• EXCERTO DO TEXTO:

——

A pandemia mostrou que o progresso é reversível e que podemos retroceder para uma sociedade ainda menos desenvolvida e justa.
Enquadrado pela Comissão Europeia através do Mecanismo de Recuperação e Resiliência, o Plano de Recuperação e Resiliência nacional (PRR) identifica respostas fundamentais para a crise pandémica. Será suficiente?
O primeiro aniversário da pandemia. E tanto que ela revelou, no último ano, sobre a economia portuguesa. Apesar de décadas de progresso, em múltiplas dimensões, ficou claro como a sua textura é frágil, com vulnerabilidades e desigualdades crescentes, muito intrincadas.
A principal debilidade da economia nacional tem sido recorrentemente apontada – já o era antes da atual crise eclodir. A especialização produtiva no país, que assenta em setores de baixa intensidade tecnológica e baixo valor acrescentado, limita a sua resiliência.
Este facto não é independente da persistente baixa qualificação dos portugueses e de uma recorrente desvalorização do conhecimento, dos saberes e das técnicas na vida quotidiana.
Outro aspeto que se soma a este é, fruto de uma tendência global, a destruição progressiva do trabalho decente, substituído por formas atípicas de emprego, que os portugueses foram originais a abraçar.
Portugal vive hoje um mercado laboral altamente dual, onde convive a grande rigidez de contratos efetivos, com a quase total flexibilidade de recibos-verdes e outros tipos de trabalhadores precários.
A explosão do turismo no pós-troika foi um elemento importante da recuperação da economia nacional. No entanto, a “algarvização” do país, neste aspeto, não trouxe nada de positivo a médio prazo. Como sabemos, o turismo é demasiado sazonal, caracterizado por formas atípicas de emprego, com centros de decisão externos ao país, altamente suscetível a variações fora do controlo do destino e que afetam a sua procura.
Soma-se ainda um outro fenómeno, de concentração da economia, principalmente na Área Metropolitana de Lisboa, deixando aos outros lugares um papel subordinado.
No caso do Algarve, essa função é quase lúdica, limitada às férias e ao turismo. São as populações descontentes nos lugares esquecidos pelo investimento que atualmente, por todo o mundo, votam em protesto contra os partidos tradicionais dos arcos governativos nas democracias, fazendo ressurgir o medo de regimes totalitários.
Uma outra fraqueza é a capacidade de resposta do Estado nacional. Dominado por anos de clientelismos, de endividamento, de esvaziamento de funções e capacidades foi, apesar disso, o ator central na resposta ao problema de saúde pública, e na mitigação da crise económica.
É neste contexto que surge o muito desejado Plano de Recuperação e Resiliência (que está em consulta pública até 1 de Março e pode ser lido aqui). Beneficiando de um envelope financeiro total de mais de 16 mil milhões de euros, é um plano tão necessário quanto urgente para Portugal.
O PRR tem muitos méritos, sendo o principal o facto de apontar na direção estratégica certa, a ambição de querer aumentar a resiliência económica, social e territorial, favorecer a transição climática e digital, preparando o país para desafios futuros. No entanto, tal como tem sido estruturado padece de – pelo menos – três falhas graves.

——

• MATERIAL DE ESTUDO:
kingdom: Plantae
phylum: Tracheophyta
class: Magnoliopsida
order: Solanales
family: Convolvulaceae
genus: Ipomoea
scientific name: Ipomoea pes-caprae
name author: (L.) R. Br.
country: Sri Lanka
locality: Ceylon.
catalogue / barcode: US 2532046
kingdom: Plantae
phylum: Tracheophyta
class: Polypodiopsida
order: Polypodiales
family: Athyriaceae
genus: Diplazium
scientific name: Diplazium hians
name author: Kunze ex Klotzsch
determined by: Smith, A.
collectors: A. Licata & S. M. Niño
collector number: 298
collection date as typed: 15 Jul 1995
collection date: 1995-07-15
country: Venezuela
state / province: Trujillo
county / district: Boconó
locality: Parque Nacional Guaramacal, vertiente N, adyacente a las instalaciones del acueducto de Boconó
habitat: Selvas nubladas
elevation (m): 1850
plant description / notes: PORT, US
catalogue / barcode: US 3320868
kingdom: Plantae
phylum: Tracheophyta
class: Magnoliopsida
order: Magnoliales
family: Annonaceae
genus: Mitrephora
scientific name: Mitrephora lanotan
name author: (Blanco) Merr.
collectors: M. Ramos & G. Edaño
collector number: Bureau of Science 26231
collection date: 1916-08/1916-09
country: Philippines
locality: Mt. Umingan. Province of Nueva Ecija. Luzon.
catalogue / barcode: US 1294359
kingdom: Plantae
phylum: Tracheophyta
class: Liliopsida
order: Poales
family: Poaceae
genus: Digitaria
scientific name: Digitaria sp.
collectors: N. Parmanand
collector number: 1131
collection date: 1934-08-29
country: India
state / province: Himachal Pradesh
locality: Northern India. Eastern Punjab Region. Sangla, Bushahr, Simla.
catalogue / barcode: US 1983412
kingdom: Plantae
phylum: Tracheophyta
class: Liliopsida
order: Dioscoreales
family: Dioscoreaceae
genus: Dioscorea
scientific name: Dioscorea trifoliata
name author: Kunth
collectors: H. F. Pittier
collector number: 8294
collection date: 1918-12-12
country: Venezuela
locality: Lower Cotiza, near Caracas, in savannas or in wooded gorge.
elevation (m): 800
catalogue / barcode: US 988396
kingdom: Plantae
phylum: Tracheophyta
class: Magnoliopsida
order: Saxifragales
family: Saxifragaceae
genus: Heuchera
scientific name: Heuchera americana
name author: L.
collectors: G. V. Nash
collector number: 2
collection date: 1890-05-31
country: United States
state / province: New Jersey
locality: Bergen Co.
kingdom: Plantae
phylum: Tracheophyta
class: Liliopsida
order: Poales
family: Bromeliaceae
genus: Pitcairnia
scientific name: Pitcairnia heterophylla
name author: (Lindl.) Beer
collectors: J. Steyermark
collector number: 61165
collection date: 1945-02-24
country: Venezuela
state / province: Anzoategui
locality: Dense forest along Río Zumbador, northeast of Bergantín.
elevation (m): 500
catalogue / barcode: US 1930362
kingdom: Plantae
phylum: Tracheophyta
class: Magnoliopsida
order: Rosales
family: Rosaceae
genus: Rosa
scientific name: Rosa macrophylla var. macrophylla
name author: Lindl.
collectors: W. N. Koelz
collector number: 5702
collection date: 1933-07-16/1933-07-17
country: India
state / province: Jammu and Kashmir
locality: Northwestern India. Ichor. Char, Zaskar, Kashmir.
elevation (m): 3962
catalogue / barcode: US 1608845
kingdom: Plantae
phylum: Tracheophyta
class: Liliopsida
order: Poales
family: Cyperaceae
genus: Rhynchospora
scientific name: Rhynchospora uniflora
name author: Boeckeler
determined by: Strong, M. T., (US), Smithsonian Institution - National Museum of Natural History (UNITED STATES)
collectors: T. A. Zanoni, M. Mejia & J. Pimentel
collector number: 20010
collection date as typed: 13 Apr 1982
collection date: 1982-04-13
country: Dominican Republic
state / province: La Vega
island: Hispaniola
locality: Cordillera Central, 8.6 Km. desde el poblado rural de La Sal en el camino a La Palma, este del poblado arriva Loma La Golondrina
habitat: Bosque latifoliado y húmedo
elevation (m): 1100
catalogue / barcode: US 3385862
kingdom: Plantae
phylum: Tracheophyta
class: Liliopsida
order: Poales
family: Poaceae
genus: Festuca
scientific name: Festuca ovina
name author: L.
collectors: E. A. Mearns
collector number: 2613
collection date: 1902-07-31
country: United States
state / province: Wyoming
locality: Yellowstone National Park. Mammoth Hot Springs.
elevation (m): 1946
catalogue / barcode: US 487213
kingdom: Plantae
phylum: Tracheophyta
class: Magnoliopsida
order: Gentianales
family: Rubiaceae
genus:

——

• TAREFAS A REALIZAR:
**a)** Reescreva de forma mais breve, por favor, o parágrafo do texto sobre a economia portuguesa que começa por "A explosão do turismo no pós-troika". Mantenha os factos principais.
**b)** Transcreva do texto sobre a economia portuguesa o trecho que vai de "O PRR tem muitos" até "três falhas graves.", inclusive.
**c)** De acordo com o texto sobre a economia portuguesa, de que envelope financeiro total beneficia o Plano de Recuperação e Resiliência?

• RESPOSTAS ÀS TAREFAS:
**a)** O crescimento do turismo depois da troika ajudou a recuperar a economia nacional. Contudo, a "algarvização" do país não trouxe benefícios a médio prazo. O turismo é muito sazonal e assenta em formas atípicas de emprego. Tem centros de decisão fora do país e é muito sensível a variações que o destino não controla e que afetam a procura.

**b)**
O PRR tem muitos méritos, sendo o principal o facto de apontar na direção estratégica certa, a ambição de querer aumentar a resiliência económica, social e territorial, favorecer a transição climática e digital, preparando o país para desafios futuros. No entanto, tal como tem sido estruturado padece de – pelo menos – três falhas graves.

**c)** Mais de 16 mil milhões de euros.